Na tarde daquela segunda-feira, Suzuki pesquisou ininterruptamente sobre a vida de John Cage. A informação mais relevante que encontrou sobre obra 4'33'' sugeria que a intenção do artista era convidar à reflexão sobre o significado do silêncio e da necessidade da atenção. O que o garoto não sabia ainda era como aquilo tudo, contudo, poderia se relacionar com o caso dos professores desaparecidos. Seria uma pista ou uma piada?

Já no final da noite daquele dia, Lucas viu nascer uma ideia. Humilde, discreta, mas ideia. Como não queria perder tempo, começou a executá-la de imediato.

***

- Suzuki, por que você convocou um call agora? Não poderia esperar até amanhã, 7h30? - questionava Henrique, que teve um trabalhão para convencer seus pais a deixá-lo sair no meio do jantar, sem sobremesa, para fazer uma reunião de emergência com sua turma.

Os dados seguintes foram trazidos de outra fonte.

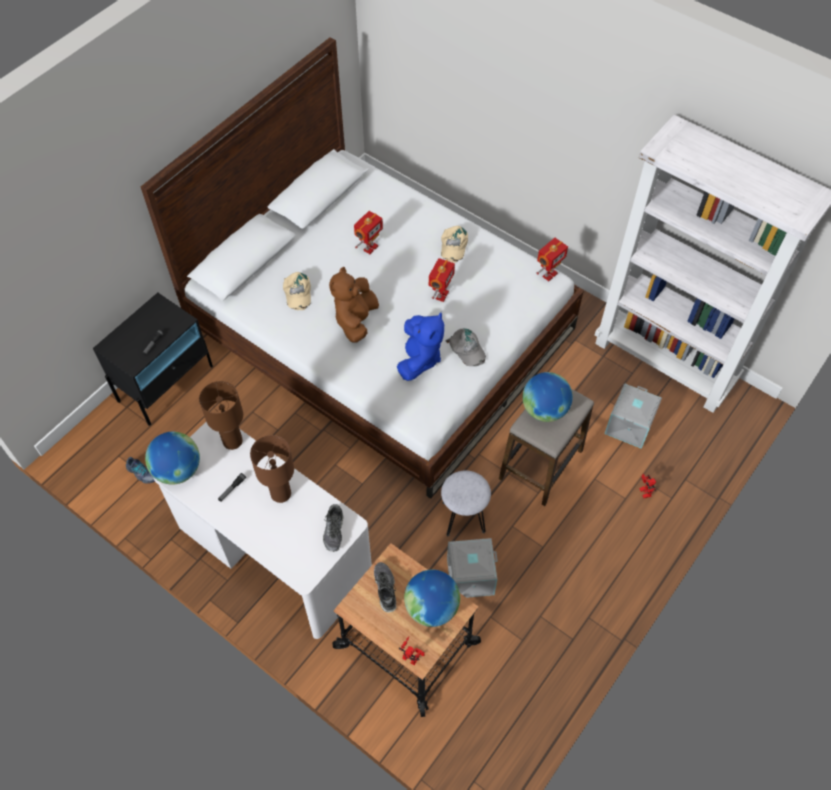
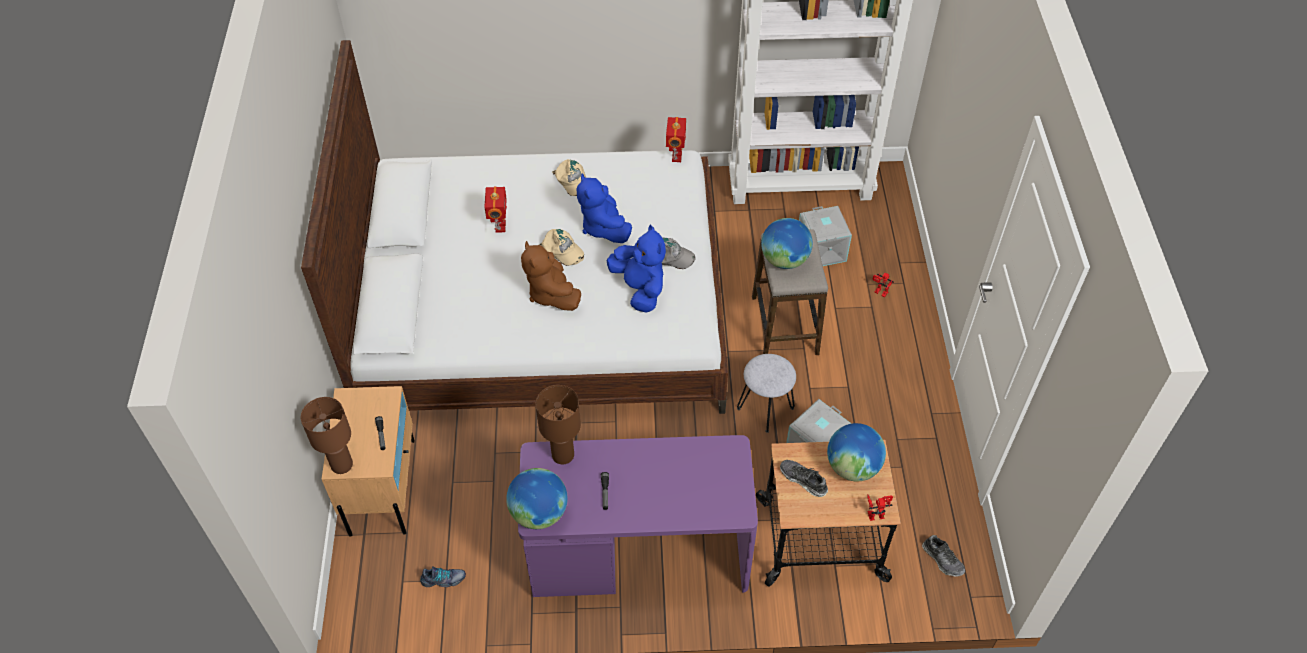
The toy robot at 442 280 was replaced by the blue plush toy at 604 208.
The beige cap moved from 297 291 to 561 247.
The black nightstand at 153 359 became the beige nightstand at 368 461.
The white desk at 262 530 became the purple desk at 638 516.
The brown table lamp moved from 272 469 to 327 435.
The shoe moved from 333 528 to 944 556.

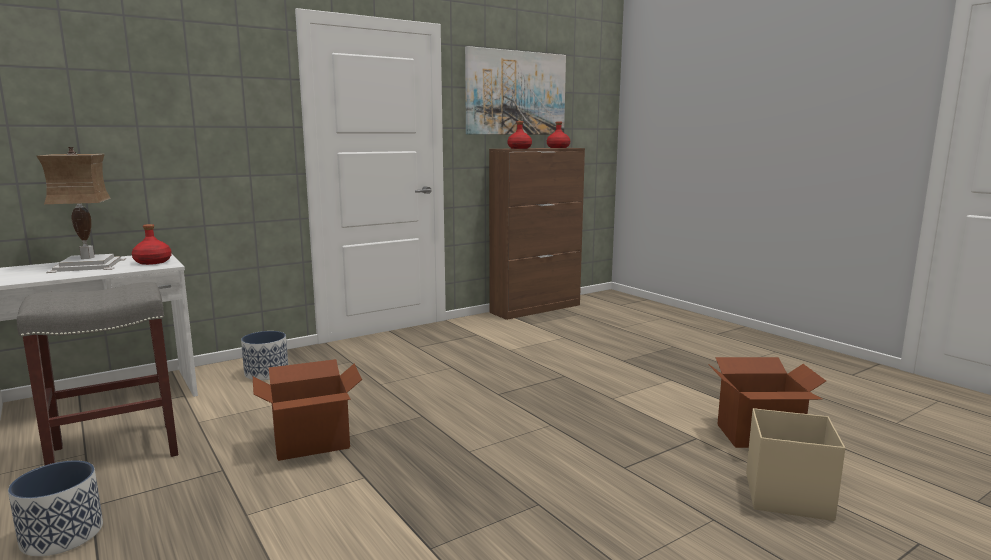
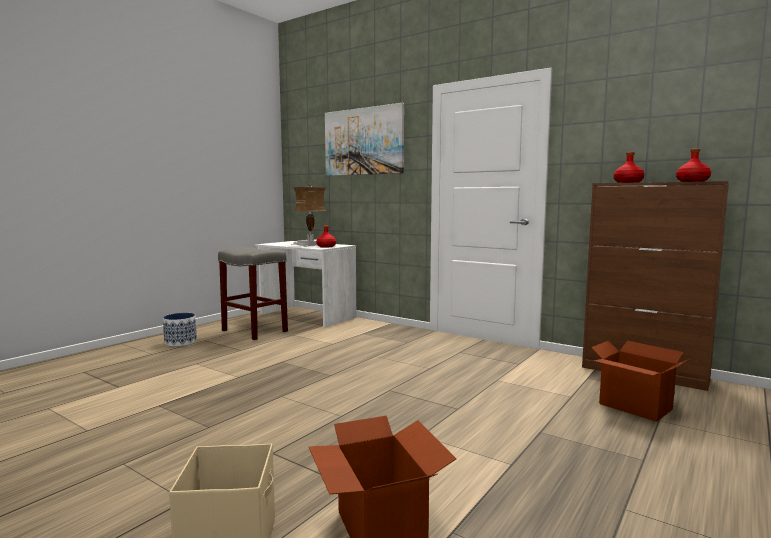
The picture moved from 515 90 to 364 139.
The planter at 264 355 disappeared.
The cardboard box moved from 307 410 to 641 381.

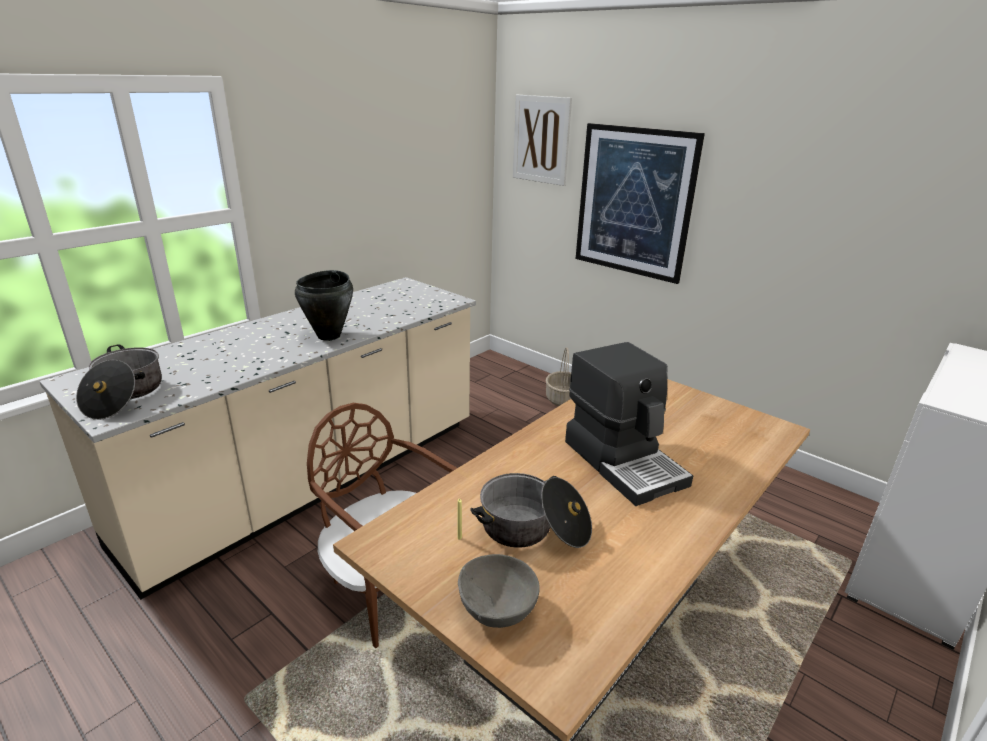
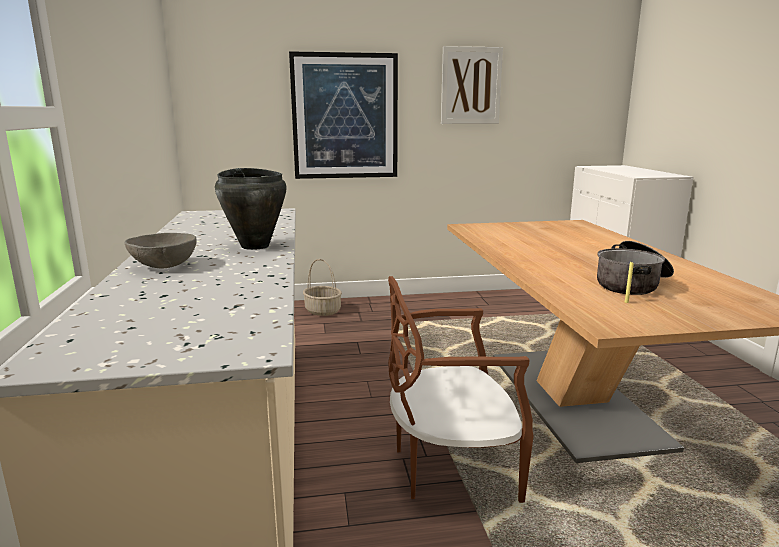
The picture moved from 542 140 to 472 85.
The coffee machine at 629 424 disappeared.
The cooking pot at 119 382 disappeared.
The grey bowl moved from 499 591 to 161 250.

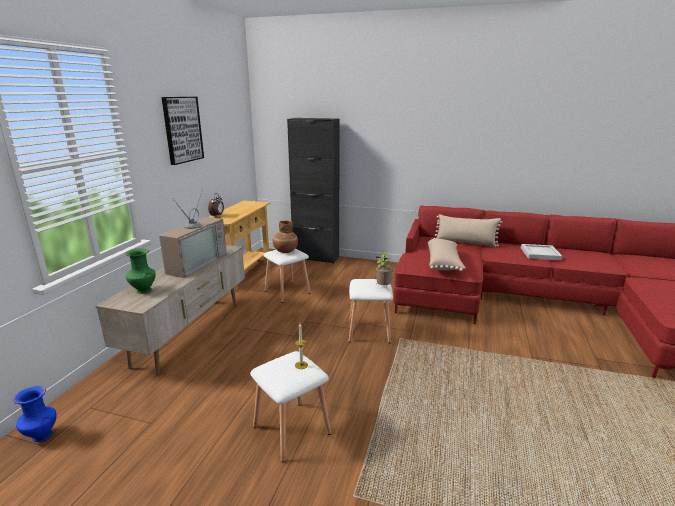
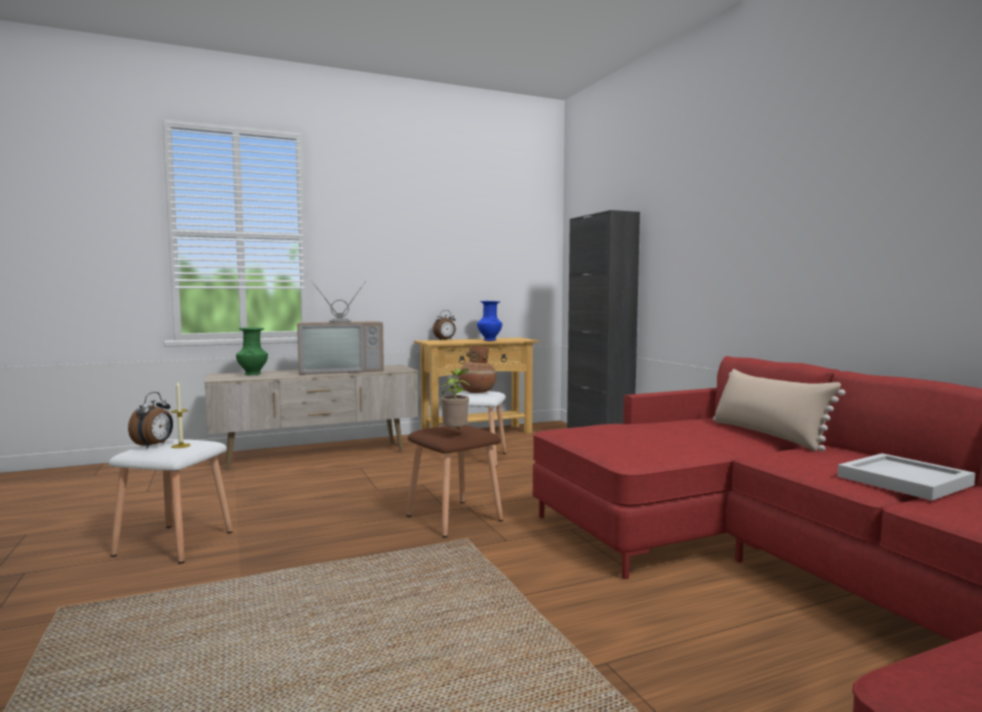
The picture at 183 131 disappeared.
The beige pillow at 447 255 disappeared.
The white stool at 371 311 became the brown stool at 454 481.
The blue vase moved from 34 414 to 489 321.
The alarm clock at 150 420 appeared.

Isa Fernandes argumentou que Lucas não pediria uma chamada com todo mundo se não houvesse algo de muito importante para ser dito.

- Suzuki, você descobriu alguma coisa sobre o desaparecimento dos professores? Mais alguma pista na V.A. do Villaça ou no TikTok da professora Graça? E o que a gente precisa fazer no dia 19 às 10h?

- Nada.

- Nada o quê? - Rafael Arruda perguntou com o tom de voz cirurgicamente controlado.

Na tela de cada um dos computadores que participavam daquele Meet, foi possível ver Suzuki ajeitando sua postura na cadeira e, em seguida, despreocupadamente, reposicionando o óculos.

- Efetivamente não descobri nada.

O desânimo nas expressões faciais era praticamente unânime. Apenas Isa Má seguia imaginando que Suzuki tiraria um coelho da cartola.

- E por que você reuniu a gente com tanta urgência? - Rafael mantinha a firmeza perscrutadora, mas gentil, do tom de voz.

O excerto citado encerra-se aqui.